24 Jahre lebt Maren ein ganz normales Leben: Schule, Ausbil­dung zur Zahnarzt­hel­ferin, Führer­schein, Freunde. Und immer schon hat sie sich Kinder gewünscht. 2002 dann kommt Sophia auf die Welt, ein Mädchen mit Down-Syndrom. Die Traurig­keit währt bei Maren nur kurz: Sie hat endlich ein Kind! Auch Jens ist glück­lich. 2004 wird Tim geboren, ein „normales“ Kind. Kurz danach ist Maren wieder schwanger und erleidet erneut eine Fehlge­burt. Die Diagnose: Trisomie 21, also Down-Syndrom. Zu viel Zufall, finden die Ärzte und unter­su­chen Maren. Sie hat die sehr seltene Form der Mosaik-Trisomie 21. Damit ist klar: Maren kann das Down-Syndrom vererben. Sie ist 24 Jahre alt, als sie von ihrer Veran­la­gung erfährt. Dennoch wünscht sie sich noch mehr Kinder. Kurz danach wird Julian geboren. Er hat ebenfalls Down-Syndrom. Und einen schweren Herzfehler. Die Erleb­nisse schweißen Maren und Jens zusammen, ihrer Liebe können die Schick­sals­schläge nichts anhaben.

 

 

Alltag in der Patch­work­fa­milie

„Menschen hautnah“ begleitet Maren und ihre Familie in ihrem turbu­lenten Alltag und erlebt eine Frau, die selbst in anstren­genden, chaoti­schen Situa­tionen das herzliche Zentrum ihrer Familie bleibt.
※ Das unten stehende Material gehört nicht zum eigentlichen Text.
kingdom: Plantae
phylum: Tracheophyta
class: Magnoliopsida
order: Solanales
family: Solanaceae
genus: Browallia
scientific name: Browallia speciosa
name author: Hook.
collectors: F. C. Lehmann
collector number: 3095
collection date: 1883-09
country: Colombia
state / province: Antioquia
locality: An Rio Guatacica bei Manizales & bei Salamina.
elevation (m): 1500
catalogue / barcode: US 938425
Und dabei steigen die Heraus­for­de­rungen fast täglich: die Sorge um die Kinder, die viel Hilfe benötigen und so oft krank sind – wie können sie optimal geför­dert werden? Welcher Kinder­garten, welche Schule ist gut für sie? Und schließ­lich vergrö­ßert sich die Familie unerwartet: Zwei weitere Kinder aus Jens früherer Ehe kommen neu in den Haushalt. Kinder, die schwere Zeiten hinter sich haben und ebenfalls sehr viel Aufmerk­sam­keit benötigen. Sieben Kinder leben nun in der Familie. Einfach ist das nicht. Trotzdem strahlt Maren immer die Gewiss­heit aus, dass sie es schaffen werden. „Menschen hautnah“ erzählt von ihrem Glück. Denn was ist schon normal? Wer ist behin­dert? Und: Was wäre gewesen, wenn Maren viel früher von ihrer geneti­sche Veran­la­gung gewusst hätte?